La dernière quinte de toux l'avait laissé inerte, si bien qu'elle avait eu recours à ces services que lui avait proposé Mordric quelques temps plus tôt. Le Chapeauté les accompagnait dans ce tour du Languedoc, et sa proposition secourable avait été évidemment acceptée: Aelith avait ainsi demandé le nom d'un médicastre en qui il avait toute confiance. Réponse donnée, plume prise et missive envoyée plus tard, elle avait eu le bonheur de recevoir une réponse plus que satisfaisante, longuement détaillée et rassurante, accompagnée de quelques remèdes qu'elle avait aussitôt commencé à prendre. Doucement, la douleur dans ses poumons s'était calmée. Petit à petit, elle réapprenait à respirer l'air du Languedoc qu'elle avait cru si néfaste, et qu'elle découvrait si bénéfique.
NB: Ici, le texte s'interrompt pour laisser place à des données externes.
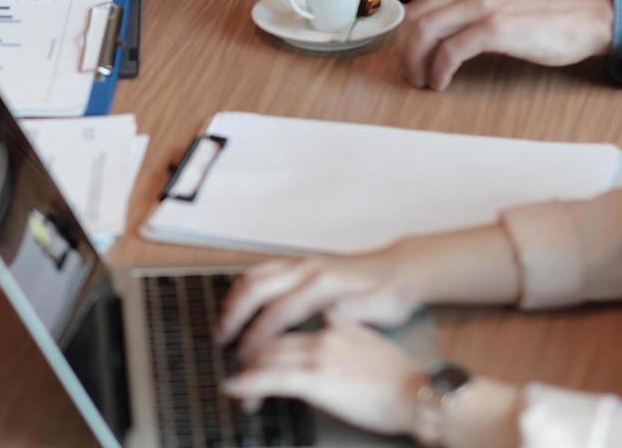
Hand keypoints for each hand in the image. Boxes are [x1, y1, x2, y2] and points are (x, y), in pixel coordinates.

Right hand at [220, 251, 427, 363]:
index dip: (259, 336)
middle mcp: (308, 268)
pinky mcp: (299, 265)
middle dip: (235, 315)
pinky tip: (238, 309)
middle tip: (222, 341)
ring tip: (223, 327)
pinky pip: (260, 272)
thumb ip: (357, 311)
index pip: (281, 311)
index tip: (246, 359)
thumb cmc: (390, 295)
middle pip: (257, 287)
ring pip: (254, 275)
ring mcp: (301, 263)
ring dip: (234, 300)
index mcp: (326, 282)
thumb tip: (333, 313)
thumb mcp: (383, 308)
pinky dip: (243, 291)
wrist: (399, 269)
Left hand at [224, 314, 423, 435]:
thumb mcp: (370, 338)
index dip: (263, 328)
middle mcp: (322, 333)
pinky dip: (247, 382)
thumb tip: (330, 318)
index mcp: (334, 322)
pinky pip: (271, 378)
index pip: (286, 317)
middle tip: (235, 362)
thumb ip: (346, 325)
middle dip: (248, 350)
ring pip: (266, 354)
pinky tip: (235, 387)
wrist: (421, 393)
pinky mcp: (317, 379)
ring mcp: (319, 355)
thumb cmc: (402, 375)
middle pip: (270, 335)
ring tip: (235, 381)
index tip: (250, 338)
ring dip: (246, 369)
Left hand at [398, 0, 612, 90]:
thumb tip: (431, 35)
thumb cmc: (544, 17)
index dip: (404, 36)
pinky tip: (442, 81)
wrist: (585, 18)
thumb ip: (464, 11)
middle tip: (411, 74)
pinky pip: (450, 51)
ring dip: (417, 62)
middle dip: (405, 52)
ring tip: (424, 80)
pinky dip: (439, 70)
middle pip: (414, 19)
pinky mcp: (495, 28)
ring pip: (425, 33)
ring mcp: (482, 6)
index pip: (417, 5)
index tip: (407, 57)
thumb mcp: (496, 2)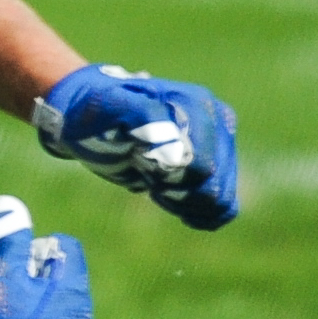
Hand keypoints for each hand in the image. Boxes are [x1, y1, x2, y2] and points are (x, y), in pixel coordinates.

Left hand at [33, 63, 239, 229]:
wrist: (93, 119)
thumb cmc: (97, 111)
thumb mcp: (108, 107)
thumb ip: (143, 118)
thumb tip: (178, 151)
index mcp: (197, 105)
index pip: (201, 163)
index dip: (167, 174)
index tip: (138, 158)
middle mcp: (216, 124)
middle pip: (214, 184)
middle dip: (175, 190)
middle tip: (143, 171)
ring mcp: (218, 148)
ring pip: (220, 198)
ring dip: (184, 202)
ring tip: (154, 184)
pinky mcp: (214, 169)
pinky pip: (224, 207)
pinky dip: (199, 214)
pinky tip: (171, 202)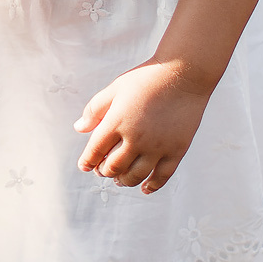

Les escapades qu'elle s'accordait hors des remparts de la ville à chaque début d'après-midi avaient retrouvé ce parfum de liberté qu'elle ne sentait plus, cette douce effluve salée qui annonçait la mer. C'était une habitude qu'elle avait prise, un saut en-dehors des règles, car la Duchesse d'Auxerre sans doute se serait montrée critique face à ces sorties sans escorte. Et parce qu'il lui avait semblé que le Chapeauté également devait retrouver le goût de respirer, elle l'avait invité à prendre part à ces promenades inopinées, consciente que la Prinzessin aurait désavoué en tous points de telles rencontres. Quelques semaines plus tôt, ne lui avait-elle pas rappelé quelles étaient les convenances? Et la Flamboyante, tête baissée, allait à l'encontre, comme une enfant qui sait d'avance qu'elle sera prise en faute.
Peu importait pourtant, au moment où la Maîtresse Equine avait formulé l'invitation. Elle guérissait. Peut-être avait-il besoin d'en faire autant. Ce jour là, comme tous les autres, elle quitta donc l'auberge sur le dos de Tacite, et Rhéa sur les talons.
Elle savait qu'elle croiserait Mordric hors des remparts, "par hasard".